> [Exercise goal]: Below are some records; quote exactly the lines from the one that contains "- La raccolta delle" through the one that contains "- Il lavaggio", inclusive, and no others.

> [Provided material]:

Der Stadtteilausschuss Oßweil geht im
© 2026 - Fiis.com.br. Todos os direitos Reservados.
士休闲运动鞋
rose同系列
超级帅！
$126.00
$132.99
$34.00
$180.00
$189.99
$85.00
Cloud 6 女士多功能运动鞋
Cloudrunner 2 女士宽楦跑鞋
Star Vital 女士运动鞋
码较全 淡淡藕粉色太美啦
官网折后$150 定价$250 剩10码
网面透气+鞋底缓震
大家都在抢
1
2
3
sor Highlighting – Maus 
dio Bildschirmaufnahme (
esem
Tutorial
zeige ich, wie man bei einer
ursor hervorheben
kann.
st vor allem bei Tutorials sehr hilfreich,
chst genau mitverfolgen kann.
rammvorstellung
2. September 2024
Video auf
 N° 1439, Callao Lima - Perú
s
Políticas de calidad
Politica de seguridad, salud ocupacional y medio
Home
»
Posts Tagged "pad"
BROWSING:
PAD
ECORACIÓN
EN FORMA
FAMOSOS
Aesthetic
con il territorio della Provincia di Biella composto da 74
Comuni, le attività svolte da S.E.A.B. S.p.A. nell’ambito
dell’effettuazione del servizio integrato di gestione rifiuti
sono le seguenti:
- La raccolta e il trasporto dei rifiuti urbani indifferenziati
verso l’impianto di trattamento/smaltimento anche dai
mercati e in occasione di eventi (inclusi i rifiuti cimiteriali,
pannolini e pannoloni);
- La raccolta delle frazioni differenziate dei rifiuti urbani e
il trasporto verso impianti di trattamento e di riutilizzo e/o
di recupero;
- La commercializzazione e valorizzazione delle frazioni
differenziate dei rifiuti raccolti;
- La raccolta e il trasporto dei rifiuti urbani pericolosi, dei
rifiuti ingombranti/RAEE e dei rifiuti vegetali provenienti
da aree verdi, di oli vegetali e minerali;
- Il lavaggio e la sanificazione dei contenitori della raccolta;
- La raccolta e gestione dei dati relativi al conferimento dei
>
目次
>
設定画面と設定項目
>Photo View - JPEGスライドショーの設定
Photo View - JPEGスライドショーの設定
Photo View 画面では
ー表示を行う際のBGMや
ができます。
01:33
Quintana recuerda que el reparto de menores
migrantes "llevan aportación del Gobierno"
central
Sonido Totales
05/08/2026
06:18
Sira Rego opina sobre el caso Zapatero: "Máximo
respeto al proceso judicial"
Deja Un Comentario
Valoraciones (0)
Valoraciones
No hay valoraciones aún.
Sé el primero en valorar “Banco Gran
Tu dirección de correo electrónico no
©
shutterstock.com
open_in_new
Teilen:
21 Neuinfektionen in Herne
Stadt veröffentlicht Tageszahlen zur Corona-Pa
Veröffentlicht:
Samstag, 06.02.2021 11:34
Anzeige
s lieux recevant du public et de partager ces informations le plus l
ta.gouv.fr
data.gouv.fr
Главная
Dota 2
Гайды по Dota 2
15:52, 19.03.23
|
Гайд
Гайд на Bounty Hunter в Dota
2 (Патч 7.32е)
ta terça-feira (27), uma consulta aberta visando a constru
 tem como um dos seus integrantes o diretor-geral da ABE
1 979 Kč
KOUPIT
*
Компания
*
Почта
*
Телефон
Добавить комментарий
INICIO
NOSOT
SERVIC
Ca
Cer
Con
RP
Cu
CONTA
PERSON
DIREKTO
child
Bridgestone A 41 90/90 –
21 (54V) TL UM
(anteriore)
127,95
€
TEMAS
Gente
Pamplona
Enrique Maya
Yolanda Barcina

> [Result]:
- La raccolta delle frazioni differenziate dei rifiuti urbani e
il trasporto verso impianti di trattamento e di riutilizzo e/o
di recupero;
- La commercializzazione e valorizzazione delle frazioni
differenziate dei rifiuti raccolti;
- La raccolta e il trasporto dei rifiuti urbani pericolosi, dei
rifiuti ingombranti/RAEE e dei rifiuti vegetali provenienti
da aree verdi, di oli vegetali e minerali;
- Il lavaggio e la sanificazione dei contenitori della raccolta;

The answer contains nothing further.